De onzekerheid die heerst rond de brexitdeal tussen het Verenigd Koninkrijk en de Europese Unie heeft donderdag voor veel onrust gezorgd op de financiële markten. De Britse bank RBS verloor in Londen bijna een tiende van zijn beurswaarde. Verder ging de waarde van het Britse pond stevig omlaag.
De Britse premier Theresa May kampt met een leegloop in haar kabinet in verband met het akkoord met de EU over de brexit. Vooral het onverwachte vertrek van de minister voor brexitzaken Dominic Raab was een harde klap voor May.

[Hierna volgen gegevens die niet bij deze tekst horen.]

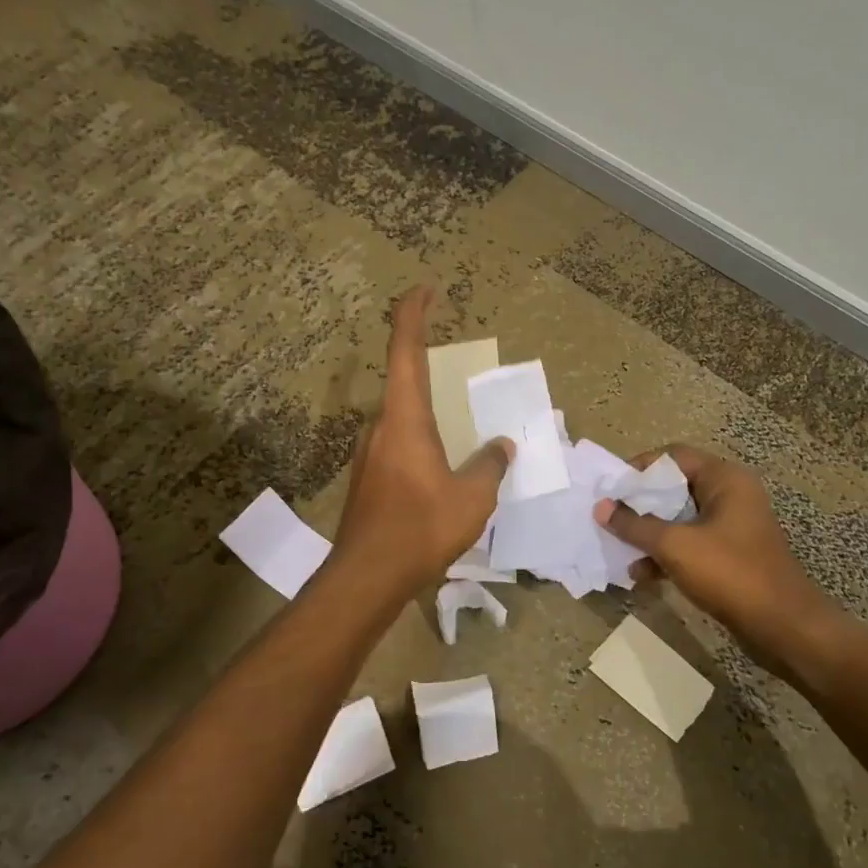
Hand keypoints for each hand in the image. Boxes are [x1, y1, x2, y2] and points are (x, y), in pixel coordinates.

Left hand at [329, 286, 512, 596]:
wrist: (367, 577)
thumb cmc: (421, 528)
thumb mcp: (472, 497)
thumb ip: (490, 465)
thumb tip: (501, 447)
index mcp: (404, 417)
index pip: (405, 349)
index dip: (413, 312)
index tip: (426, 289)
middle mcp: (380, 427)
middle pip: (403, 384)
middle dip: (430, 372)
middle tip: (462, 380)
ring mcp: (368, 455)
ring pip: (402, 421)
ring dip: (429, 417)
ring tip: (461, 437)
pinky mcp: (366, 480)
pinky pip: (398, 448)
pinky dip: (421, 446)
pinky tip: (440, 474)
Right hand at [595, 444, 843, 657]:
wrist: (783, 627)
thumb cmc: (730, 573)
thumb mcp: (675, 546)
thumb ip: (635, 525)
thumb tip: (601, 507)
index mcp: (725, 480)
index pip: (673, 456)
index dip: (639, 468)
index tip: (611, 489)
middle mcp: (730, 496)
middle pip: (675, 488)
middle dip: (640, 505)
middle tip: (609, 517)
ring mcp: (732, 527)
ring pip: (680, 519)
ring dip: (649, 533)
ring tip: (619, 550)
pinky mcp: (730, 555)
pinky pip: (690, 544)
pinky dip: (666, 554)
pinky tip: (642, 575)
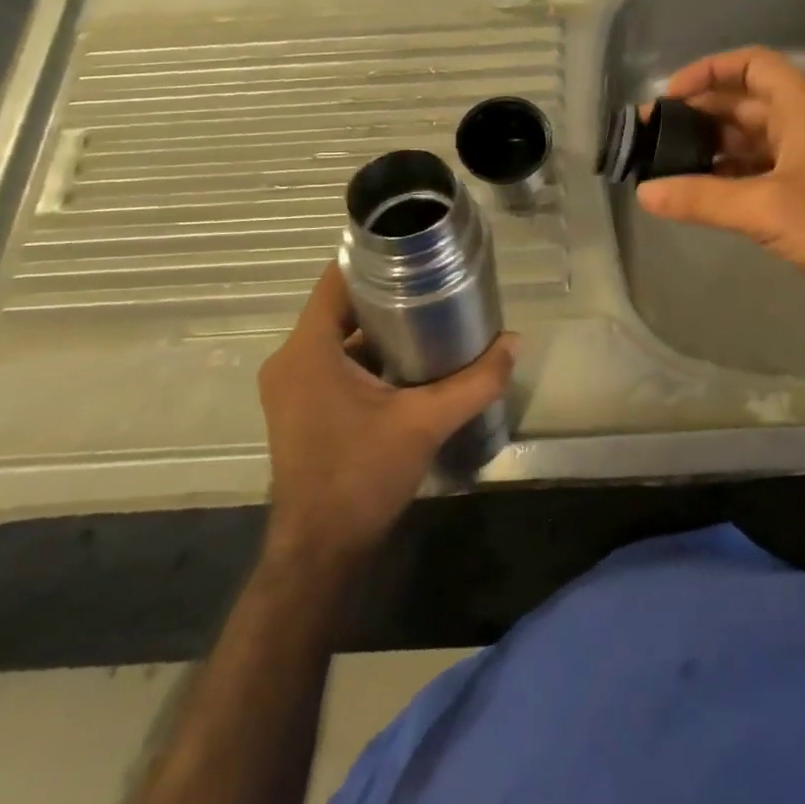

Het algehele beurssentiment in Europa was negatief. De AEX-index op Beursplein 5 sloot 0,4 procent in de min op 524,89 punten. De MidKap zakte 0,7 procent tot 719,53 punten. De beursgraadmeters in Frankfurt en Parijs leverden tot 0,7 procent in. De FTSE in Londen dikte wel 0,1 procent aan.
RBS ging zo hard onderuit omdat de Britse overheid sinds de financiële crisis voor een groot deel eigenaar is van de bank. Kenners vrezen dat als de regering van May valt en Labour-leider Jeremy Corbyn aan de macht zou komen, de bank het een stuk moeilijker gaat krijgen. Ook luchtvaartmaatschappijen als easyJet en Ryanair moesten het te midden van alle onrust flink ontgelden, met koersvallen tot zo'n 7 procent.
Op het Damrak vielen de kwartaalberichten van NN Group en SBM Offshore in goede aarde. NN (plus 1,1 procent) ging aan kop bij de hoofdfondsen. De verzekeraar wist zijn resultaat in het derde kwartaal te verbeteren. Andere financiële fondsen als Aegon en ING waren juist de grootste verliezers in de lijst, met verliezen tot 2,3 procent.
In de MidKap onttrok luchtvaartcombinatie Air France-KLM (plus 1,3 procent) zich van de brexit-onrust na een adviesverhoging door Kepler Cheuvreux. Maritiem oliedienstverlener SBM Offshore, die zijn winstprognose voor dit jaar iets opvoerde, steeg ruim 3 procent.
Bij de kleinere bedrijven kelderde VolkerWessels meer dan 7 procent. Beleggers bleven bezorgd over het probleemproject in IJmuiden, waarvoor de bouwer in het derde kwartaal opnieuw een miljoenenvoorziening moest nemen.
De euro was 1,1330 dollar waard, tegen 1,1314 dollar een dag eerder. De prijs van een vat Amerikaanse olie steeg 1,4 procent tot 57,05 dollar. Brentolie kostte 1,5 procent meer op 67,14 dollar per vat.